The incidents show examples of three different mechanisms which resulted in the intent of the BESR not being met.
And in trains potentially travelling too fast for the prevailing conditions.
These incidents also highlight different issues surrounding the communication of BESRs to drivers, including a potential for error where BESRs are introduced in a pre-planned manner but without supporting GSM-R broadcasts being made to drivers.
We have reviewed the findings of this preliminary examination and have decided not to carry out any further investigation of the incidents.
RAIB has previously made recommendations in RAIB report 08/2021 ‘Trains overspeeding between Laurencekirk and Portlethen’, published on 4 December 2021, which covers topics which are relevant to the above three incidents.
The first recommendation seeks an improvement to the BESR notices provided to drivers.
And the second seeks a review of the methods used to implement blanket emergency speed restrictions.

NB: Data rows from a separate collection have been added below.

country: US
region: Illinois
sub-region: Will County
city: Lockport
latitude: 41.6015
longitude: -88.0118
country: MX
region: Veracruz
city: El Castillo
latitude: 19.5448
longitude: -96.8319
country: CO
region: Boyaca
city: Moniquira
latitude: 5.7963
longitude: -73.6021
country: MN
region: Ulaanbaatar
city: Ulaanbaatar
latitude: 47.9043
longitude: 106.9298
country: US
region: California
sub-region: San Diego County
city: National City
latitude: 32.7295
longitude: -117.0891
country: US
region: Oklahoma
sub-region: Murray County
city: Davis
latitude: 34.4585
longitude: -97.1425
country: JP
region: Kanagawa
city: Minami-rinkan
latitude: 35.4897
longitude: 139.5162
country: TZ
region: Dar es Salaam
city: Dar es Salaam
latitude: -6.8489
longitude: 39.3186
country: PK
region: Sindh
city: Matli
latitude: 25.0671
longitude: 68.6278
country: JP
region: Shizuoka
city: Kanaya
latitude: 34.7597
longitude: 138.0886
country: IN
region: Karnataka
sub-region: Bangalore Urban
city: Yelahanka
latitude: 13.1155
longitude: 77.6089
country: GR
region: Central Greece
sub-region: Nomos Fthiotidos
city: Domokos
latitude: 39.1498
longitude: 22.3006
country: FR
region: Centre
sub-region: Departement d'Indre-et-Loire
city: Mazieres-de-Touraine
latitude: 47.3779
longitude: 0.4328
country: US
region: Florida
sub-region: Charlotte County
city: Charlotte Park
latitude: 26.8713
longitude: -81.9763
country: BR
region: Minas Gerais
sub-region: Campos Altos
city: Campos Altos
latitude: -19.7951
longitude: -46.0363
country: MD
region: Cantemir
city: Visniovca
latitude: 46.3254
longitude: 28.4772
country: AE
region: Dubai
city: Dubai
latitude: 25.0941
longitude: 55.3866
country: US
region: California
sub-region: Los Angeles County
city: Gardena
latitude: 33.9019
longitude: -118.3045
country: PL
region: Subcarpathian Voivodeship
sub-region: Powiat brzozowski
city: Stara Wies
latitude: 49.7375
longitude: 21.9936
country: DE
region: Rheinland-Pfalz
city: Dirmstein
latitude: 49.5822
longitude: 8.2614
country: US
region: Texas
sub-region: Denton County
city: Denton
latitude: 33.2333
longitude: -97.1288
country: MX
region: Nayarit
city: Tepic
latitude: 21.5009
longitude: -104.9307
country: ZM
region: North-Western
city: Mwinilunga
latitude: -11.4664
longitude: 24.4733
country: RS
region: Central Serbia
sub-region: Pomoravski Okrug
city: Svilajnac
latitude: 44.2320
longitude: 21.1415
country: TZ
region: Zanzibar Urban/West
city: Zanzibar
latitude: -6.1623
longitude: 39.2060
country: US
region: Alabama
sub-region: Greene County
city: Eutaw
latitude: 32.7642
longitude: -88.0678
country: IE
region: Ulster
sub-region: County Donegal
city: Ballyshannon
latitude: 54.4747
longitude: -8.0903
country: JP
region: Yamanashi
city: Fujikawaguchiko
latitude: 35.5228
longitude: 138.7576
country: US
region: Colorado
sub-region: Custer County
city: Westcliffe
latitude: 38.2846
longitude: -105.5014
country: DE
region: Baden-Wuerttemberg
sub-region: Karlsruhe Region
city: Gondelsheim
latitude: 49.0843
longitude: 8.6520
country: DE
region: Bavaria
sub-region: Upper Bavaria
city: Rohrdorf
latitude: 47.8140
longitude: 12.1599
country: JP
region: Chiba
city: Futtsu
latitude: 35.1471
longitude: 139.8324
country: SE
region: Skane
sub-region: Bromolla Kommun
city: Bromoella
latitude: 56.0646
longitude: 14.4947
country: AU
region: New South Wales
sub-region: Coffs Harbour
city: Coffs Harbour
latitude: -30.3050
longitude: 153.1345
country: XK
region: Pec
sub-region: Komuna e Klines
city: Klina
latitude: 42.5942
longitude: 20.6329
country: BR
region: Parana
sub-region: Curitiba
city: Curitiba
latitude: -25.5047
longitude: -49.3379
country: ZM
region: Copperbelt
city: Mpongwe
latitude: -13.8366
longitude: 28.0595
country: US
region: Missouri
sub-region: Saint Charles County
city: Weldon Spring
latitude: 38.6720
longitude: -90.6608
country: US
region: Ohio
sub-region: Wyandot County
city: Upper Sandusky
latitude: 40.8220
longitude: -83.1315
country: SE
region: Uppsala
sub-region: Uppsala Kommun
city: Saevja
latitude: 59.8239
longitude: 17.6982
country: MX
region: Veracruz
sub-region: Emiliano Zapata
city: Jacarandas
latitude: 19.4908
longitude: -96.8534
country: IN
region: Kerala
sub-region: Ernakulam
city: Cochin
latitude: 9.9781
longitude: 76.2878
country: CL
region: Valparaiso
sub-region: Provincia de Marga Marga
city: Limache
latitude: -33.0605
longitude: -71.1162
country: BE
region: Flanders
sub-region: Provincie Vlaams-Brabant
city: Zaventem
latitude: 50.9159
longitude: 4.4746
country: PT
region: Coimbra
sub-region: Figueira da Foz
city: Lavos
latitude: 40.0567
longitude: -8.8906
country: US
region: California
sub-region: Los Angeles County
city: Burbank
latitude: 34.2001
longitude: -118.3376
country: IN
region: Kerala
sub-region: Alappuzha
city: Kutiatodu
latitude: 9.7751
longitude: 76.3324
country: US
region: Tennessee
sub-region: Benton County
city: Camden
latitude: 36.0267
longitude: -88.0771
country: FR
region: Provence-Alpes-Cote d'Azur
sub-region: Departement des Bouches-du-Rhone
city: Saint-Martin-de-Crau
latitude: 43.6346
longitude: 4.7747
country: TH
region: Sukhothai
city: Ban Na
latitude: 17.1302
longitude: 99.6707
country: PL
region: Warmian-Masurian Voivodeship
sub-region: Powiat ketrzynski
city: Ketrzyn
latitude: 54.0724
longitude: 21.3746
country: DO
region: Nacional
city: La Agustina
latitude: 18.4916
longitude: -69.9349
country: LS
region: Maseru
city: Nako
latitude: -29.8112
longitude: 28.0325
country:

The learning points cover the importance of drivers being aware of information contained in late notices, and the need for safety critical communications to provide clear and unambiguous information.
We have written to the Office of Rail and Road (ORR) and sent copies of the letter to the train and freight operating companies and Network Rail, to alert ORR and the railway industry to the incidents and the circumstances surrounding them.
RAIB is aware that there is currently an industry initiative responding to the recommendations made in the Laurencekirk and Portlethen investigation report, and we hope that these incidents will inform the industry’s response to these recommendations, particularly around how drivers who book on remotely are informed about BESRs in the absence of GSM-R notification.